J’ai fait des rituels,
J’ai dansé sur la plage, toutes mes douleurs
J’ai repris des forces, et regardé le ciel, les étoiles, et les vagues.
J’ai chanté pour calmer mon coeur aussi tourmenté.
Qui ne comprenait plus ce qui était bien, ce qui était mal.
Les cicatrices sont là, je les guéris, je n’ai plus honte d’être passée par là.
Guérie, guerrière.
J’ai remis de la couleur dans mon âme, dans mes veines, retrouvé la lumière au bout du tunnel.
J’ai vu dans tes yeux
Le reflet de tes démons
Et tout ce qui me vint
C’est que tu n’es rien qu'un autre enfant blessé.
Qui ne sait pas gérer sa propre obscurité, jusqu’à se noyer, emmenant avec toi
celles que tu ne supportais pas
de voir briller.
Je te souhaite sincèrement, de tout mon coeur que je répare encore
D’un jour te regarder dans le miroir, et affronter tout ce que tu as fait, les conséquences de tes actes, d’un regard éveillé.
Je ne sais pas comment l’univers se chargera de te le faire comprendre,
Je ne sais pas si tu y parviendras. Peut-être pas dans cette vie-là.
Ce n’est pas mon rôle de te guider jusque là.
Je suis guérie, aujourd’hui, je me sens sereine. Je suis en paix avec toi. Je t’ai pardonné. Non pas parce que j’ignore ce que tu m’as fait, mais parce que j’ai pas que ça a faire que de te donner encore de l’énergie à te haïr.
Depuis quelques temps je suis passivement des groupes facebook de backpackeu(r)s en particulier d’Amérique latine.

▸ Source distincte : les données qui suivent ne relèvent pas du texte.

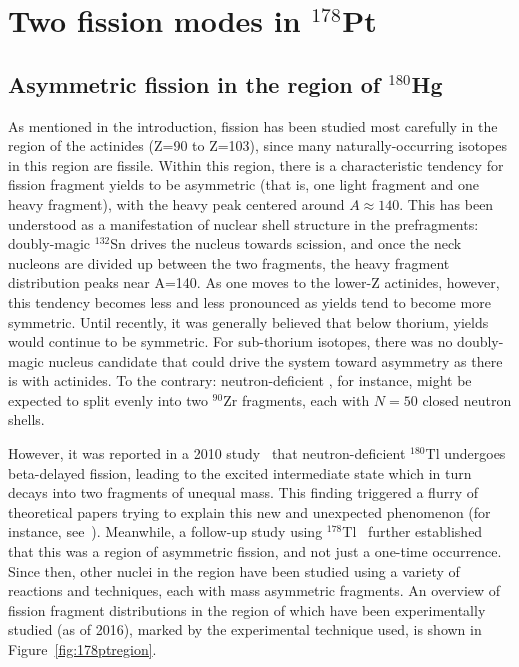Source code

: \chapter{Two fission modes in $^{178}$Pt}\label{chap:178Pt}

\section{Asymmetric fission in the region of $^{180}$Hg}
As mentioned in the introduction, fission has been studied most carefully in the region of the actinides (Z=90 to Z=103), since many naturally-occurring isotopes in this region are fissile. Within this region, there is a characteristic tendency for fission fragment yields to be asymmetric (that is, one light fragment and one heavy fragment), with the heavy peak centered around $A\approx140$. This has been understood as a manifestation of nuclear shell structure in the prefragments: doubly-magic $^{132}$Sn drives the nucleus towards scission, and once the neck nucleons are divided up between the two fragments, the heavy fragment distribution peaks near A=140. As one moves to the lower-Z actinides, however, this tendency becomes less and less pronounced as yields tend to become more symmetric. Until recently, it was generally believed that below thorium, yields would continue to be symmetric. For sub-thorium isotopes, there was no doubly-magic nucleus candidate that could drive the system toward asymmetry as there is with actinides. To the contrary: neutron-deficient {\Hg}, for instance, might be expected to split evenly into two $^{90}$Zr fragments, each with $N=50$ closed neutron shells.

However, it was reported in a 2010 study~\cite{Andreyev2010} that neutron-deficient $^{180}$Tl undergoes beta-delayed fission, leading to the excited intermediate state {\Hg} which in turn decays into two fragments of unequal mass. This finding triggered a flurry of theoretical papers trying to explain this new and unexpected phenomenon (for instance, see~\cite{Warda2012,Moller2012,Mcdonnell2014,Ichikawa2019}). Meanwhile, a follow-up study using $^{178}$Tl~\cite{Liberati2013} further established that this was a region of asymmetric fission, and not just a one-time occurrence. Since then, other nuclei in the region have been studied using a variety of reactions and techniques, each with mass asymmetric fragments. An overview of fission fragment distributions in the region of {\Hg} which have been experimentally studied (as of 2016), marked by the experimental technique used, is shown in Figure~\ref{fig:178ptregion}.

Ils y dénoncent régulièrement des violeurs, parfois présumés meutriers, joint à une photo d’eux dans leur vie de tous les jours, afin que leurs visages soient connus et les gens avertis du danger potentiel, de ces crimes encore trop tabous.

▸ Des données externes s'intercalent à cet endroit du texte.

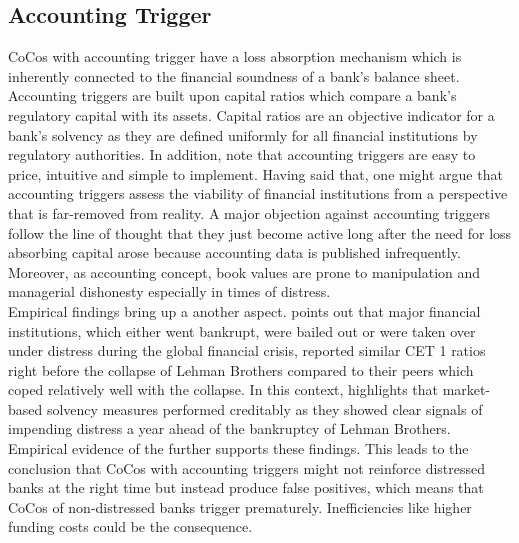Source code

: 
\subsection{Accounting Trigger}\label{accountingtrigger}

CoCos with accounting trigger have a loss absorption mechanism which is inherently connected to the financial soundness of a bank's balance sheet. Accounting triggers are built upon capital ratios which compare a bank's regulatory capital with its assets. Capital ratios are an objective indicator for a bank's solvency as they are defined uniformly for all financial institutions by regulatory authorities. \citep{de2014handbook} In addition, \citet{pazarbasioglu2011contingent} note that accounting triggers are easy to price, intuitive and simple to implement. 
Having said that, one might argue that accounting triggers assess the viability of financial institutions from a perspective that is far-removed from reality. A major objection against accounting triggers follow the line of thought that they just become active long after the need for loss absorbing capital arose because accounting data is published infrequently. \citep{de2011pricing} Moreover, as accounting concept, book values are prone to manipulation and managerial dishonesty especially in times of distress. \citep{mcdonald2013contingent}\\ 

Empirical findings bring up a another aspect. \citet{haldane2011capital} points out that major financial institutions, which either went bankrupt, were bailed out or were taken over under distress during the global financial crisis, reported similar CET 1 ratios right before the collapse of Lehman Brothers compared to their peers which coped relatively well with the collapse. In this context, \citet{haldane2011capital} highlights that market-based solvency measures performed creditably as they showed clear signals of impending distress a year ahead of the bankruptcy of Lehman Brothers. Empirical evidence of the  further supports these findings. This leads to the conclusion that CoCos with accounting triggers might not reinforce distressed banks at the right time but instead produce false positives, which means that CoCos of non-distressed banks trigger prematurely. Inefficiencies like higher funding costs could be the consequence. \citep{pazarbasioglu2011contingent}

Et hier, j’y ai vu les photos d’un homme avec qui j’avais eu une relation destructrice lors de mon arrivée au Brésil en 2017.
Dont une que j’avais prise.
Accompagnant les témoignages douloureux de quelques autres de ses victimes.
Il y a des fois où le passé revient à coup de grosse claque dans la gueule.
Pour qu’on regarde droit dans les yeux et que l’on illumine nos moments les plus sombres.

J'ai traduit ce texte de l'espagnol, langue dans laquelle j'avais écrit la lettre pour que l'auteur des violences puisse le comprendre. Quand j’ai vécu cette histoire, j’ai eu beaucoup de mal à m’en remettre, car cette personne avait manipulé assez de gens pour briser ma réputation, et on ne me croyait pas lorsque j’expliquais ce qu’il m’est arrivé. Je le voyais libre, je le voyais avec une autre victime. Il était populaire. Tout le monde l’aimait. Tout le monde le défendait.
Heureusement, un noyau de personne est resté à mes côtés.
Et plusieurs années plus tard, voilà que vient la confirmation, longtemps attendue, et pourtant effrayante.
Je n’étais pas la seule. Nous étions mêmes nombreuses. Trop, avec la même histoire, avec le même démon.
Je me permets de partager un peu d’intimité, pour encourager, d’autres victimes à parler, pour que peu à peu, nous revenions sur certains paradigmes qui fondent la société patriarcale.

Il n'est pas aisé pour moi de vous parler d'un sujet aussi intime, mais je le fais pour ouvrir la parole à toutes les victimes de violences sexuelles et-ou manipulation, etc... Mon carnet de croquis est un peu un journal intime; c'est vraiment de l'art-thérapie et de l'auto thérapie à l'état brut. J'y expose mes pensées, qui parfois viennent sous forme de dessins, de poésie, souvent les deux. Parfois cela crée des chansons.

C'est un outil qui m'est indispensable pour avancer dans mes processus de guérison physique et mentale.